Why Window Operations?

  • Fundamental for time-based aggregations in streaming data
  • Group events into temporal windows for sum, count, average, and more
  • Understanding window types is crucial for effective real-time analytics

Tumbling Windows

  • Simplest form of windowing
  • Fixed-size, non-overlapping intervals
  • Each event belongs to exactly one window based on event time
  • Ideal for: periodic reporting (hourly sales, minute-by-minute sensor readings)
  • Window size determines aggregation granularity

Sliding Windows

  • More flexibility with overlapping windows
  • Defined by two parameters:
ParameterDescription
Window SizeDuration of each window
Slide IntervalHow often a new window starts
  • When slide < window size β†’ windows overlap β†’ events belong to multiple windows
  • Ideal for: rolling averages, moving statistics
  • Computation increases proportional to window_size / slide_interval

Session Windows

  • Dynamic windows based on activity patterns
  • Define a maximum gap between events
  • If gap exceeds threshold β†’ new session starts
  • Ideal for: user behavior analysis, continuous activity periods
  • Automatically handles varying session lengths
  • Can merge sessions that are close together

Watermarking for Windows

  • Defines a threshold for handling late-arriving data
  • Events after watermark β†’ excluded from aggregations
  • Allows system to clean up old state and provide memory guarantees
  • Choose threshold based on expected lateness of events in data

Key Takeaway: Without watermarks, Spark must retain state indefinitely to handle arbitrarily late data, causing unbounded memory growth.


Window Aggregation Pipeline

  1. Event time extraction β€” extract timestamp from data
  2. Window assignment β€” assign events to windows
  3. State management β€” maintain state for each window
  4. Output generation β€” emit results when window closes (based on watermark)

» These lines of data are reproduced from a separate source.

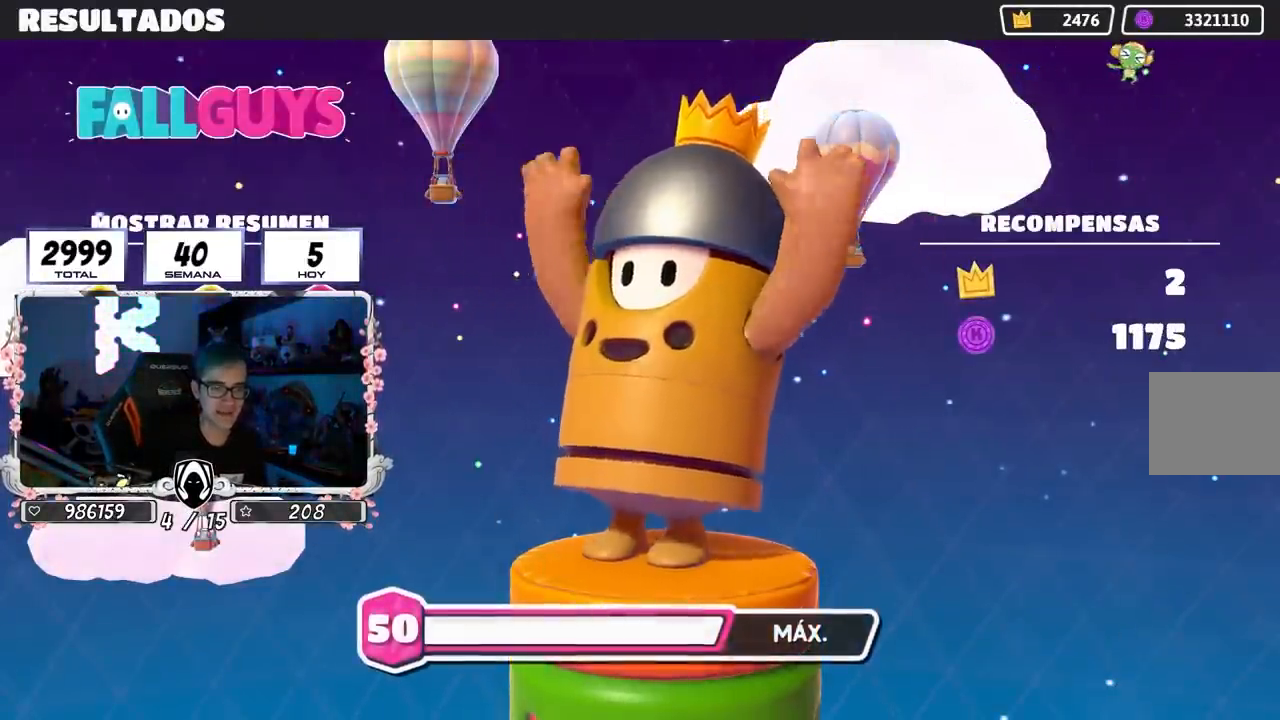
{"buttons": [], "left_stick": "center", "right_stick": "center", "events": [[67, "CIRCLE", "up"], [167, "CIRCLE", "down"], [267, "CIRCLE", "up"], [350, "CIRCLE", "down"], [433, "CIRCLE", "up"]]}
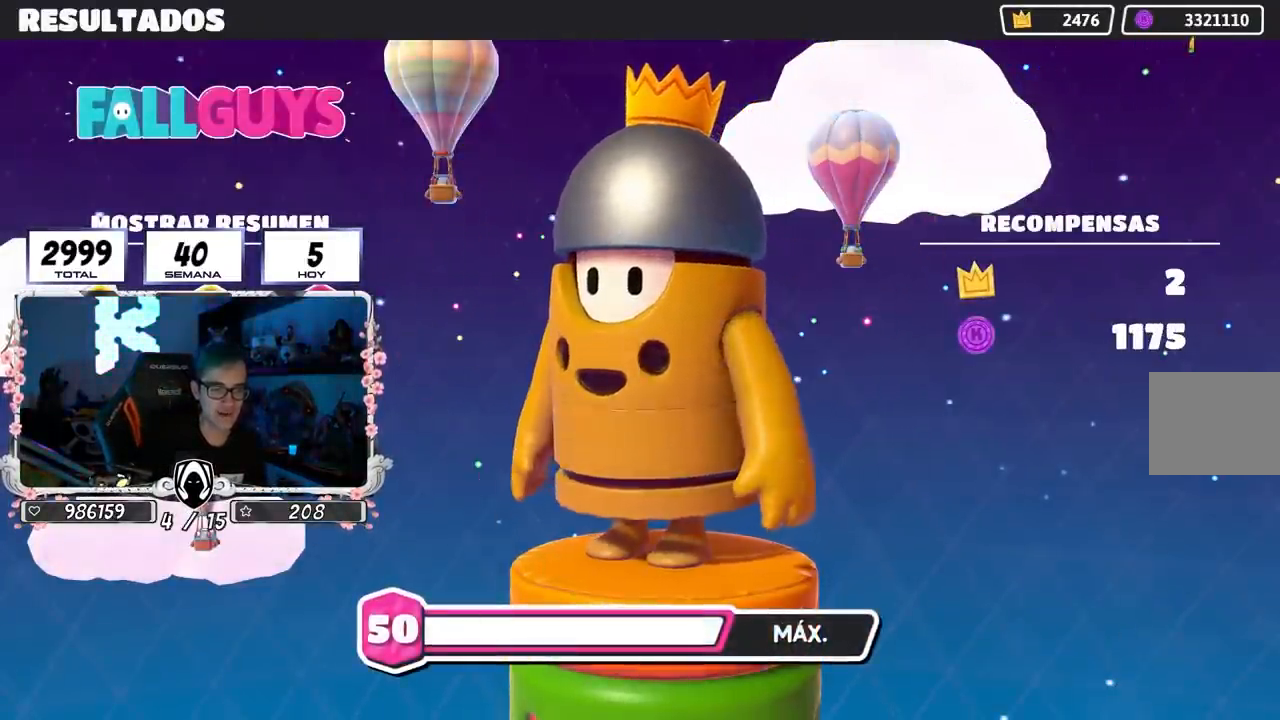
{"buttons": [], "left_stick": "center", "right_stick": "center", "events": [[67, "CIRCLE", "down"], [333, "CIRCLE", "up"]]}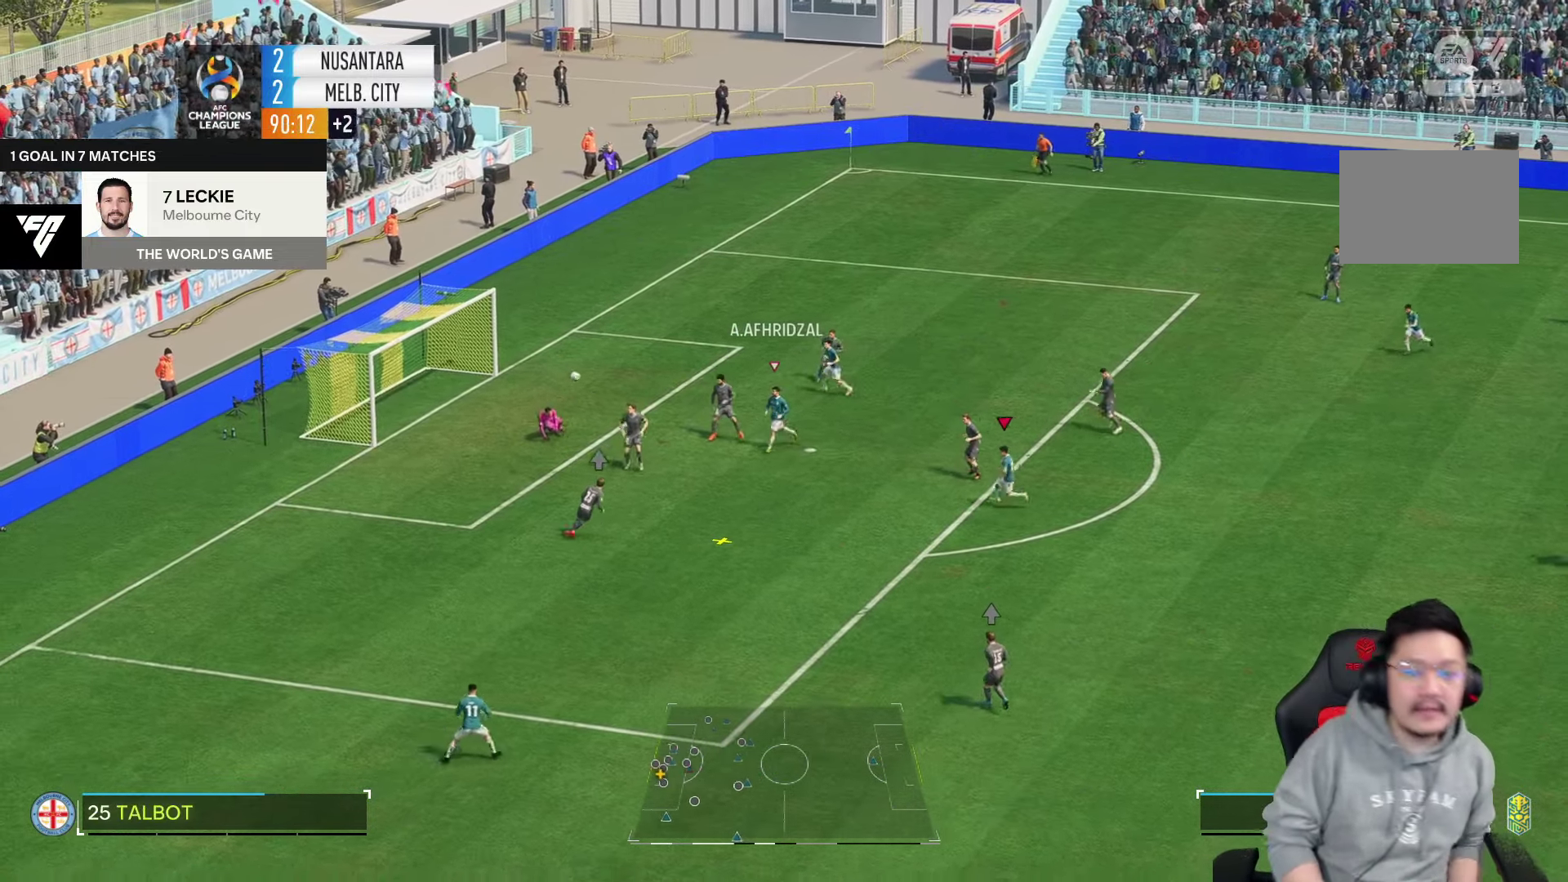
Gameplay with a controller (PlayStation layout); each line is a JSON object with the inputs held at the frame after it (dt_ms = milliseconds from this image to that frame). "events" lists button and stick changes between this image and that frame as [ms after this image, input, new state], when the widget could be followed in between. Not read: L3 R3.
{"dt_ms": 500, "buttons": ["R1"], "left_stick": "down", "right_stick": "center", "events": [[150, "R1", "down"], [183, "left_stick", "down"]]}
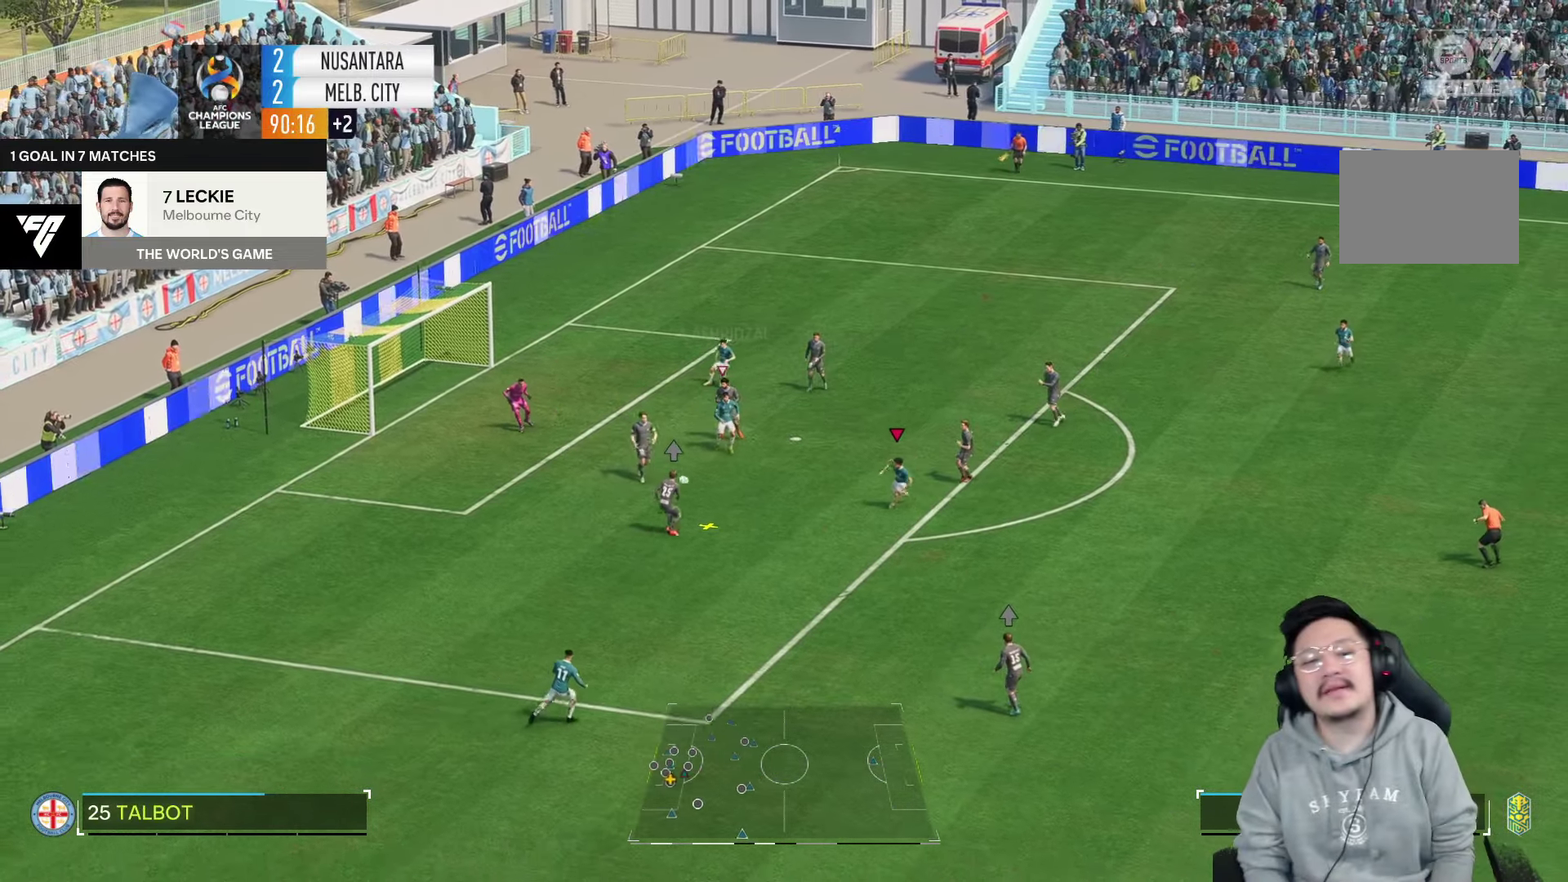
{"dt_ms": 500, "buttons": ["R2"], "left_stick": "down-left", "right_stick": "center", "events": [[33, "R1", "up"], [133, "left_stick", "down-left"], [167, "R2", "down"]]}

Choosing the Right Window Type

Use CaseRecommended WindowWhy
Periodic reportingTumblingSimple, non-overlapping
Rolling calculationsSlidingOverlapping windows
Activity-based analysisSessionDynamic, gap-based

Performance Considerations

  • Window size β€” larger windows = larger state
  • State size β€” impacts memory usage and checkpoint duration
  • Watermark configuration β€” balances late data handling vs. state growth
  • Balance configuration with available resources and **expected data volume

Advanced Features

  • Multi-window aggregations β€” apply multiple window types simultaneously
  • Window joins β€” join data from different windows together
  • Enable complex real-time analytics use cases

πŸ“Š Key Concepts Table

Window TypeSizeOverlapUse CaseState Management
TumblingFixedNoPeriodic reportingSimple, bounded
SlidingFixedYesRolling calculationsModerate, multiple windows
SessionDynamicDepends on gapUser activity analysisComplex, variable size
GlobalEntire streamN/ACumulative statisticsUnbounded without watermark

πŸ’» Code Examples

Tumbling Window Aggregation

from pyspark.sql import SparkSession
from pyspark.sql.functions import *

spark = SparkSession.builder \
    .appName("TumblingWindow") \
    .getOrCreate()

# Read streaming data
stream_df = spark.readStream \
    .format("kafka") \
    .option("kafka.bootstrap.servers", "localhost:9092") \
    .option("subscribe", "sensor_data") \
    .load() \
    .selectExpr("CAST(value AS STRING) as json") \
    .select(
        from_json(col("json"), "device_id INT, temperature DOUBLE, timestamp TIMESTAMP").alias("data")
    ).select("data.*")

# Tumbling window aggregation (5-minute windows)
# Parameter: window("timestamp", "5 minutes") β€” tumbling window
# Parameter: withWatermark("timestamp", "10 minutes") β€” delay threshold
tumbling_agg = stream_df \
    .withWatermark("timestamp", "10 minutes") \
    .groupBy(
        window("timestamp", "5 minutes"),  # 5-minute tumbling window
        "device_id"
    ).agg(
        avg("temperature").alias("avg_temp"),
        min("temperature").alias("min_temp"),
        max("temperature").alias("max_temp"),
        count("*").alias("reading_count")
    ).select(
        col("window.start").alias("window_start"),
        col("window.end").alias("window_end"),
        "device_id", "avg_temp", "min_temp", "max_temp", "reading_count"
    )

# Write to console
query = tumbling_agg.writeStream \
    .outputMode("update") \
    .format("console") \
    .option("checkpointLocation", "/checkpoint/tumbling") \
    .option("truncate", "false") \
    .start()

query.awaitTermination()

Sliding Window with Multiple Aggregations

from pyspark.sql import SparkSession
from pyspark.sql.functions import *

spark = SparkSession.builder \
    .appName("SlidingWindow") \
    .getOrCreate()

# Read streaming data
stream_df = spark.readStream \
    .format("rate") \
    .option("rowsPerSecond", 100) \
    .load() \
    .withColumn("event_time", col("timestamp")) \
    .withColumn("user_id", (col("value") % 10).cast(IntegerType())) \
    .withColumn("amount", (col("value") * 1.5).cast(DoubleType()))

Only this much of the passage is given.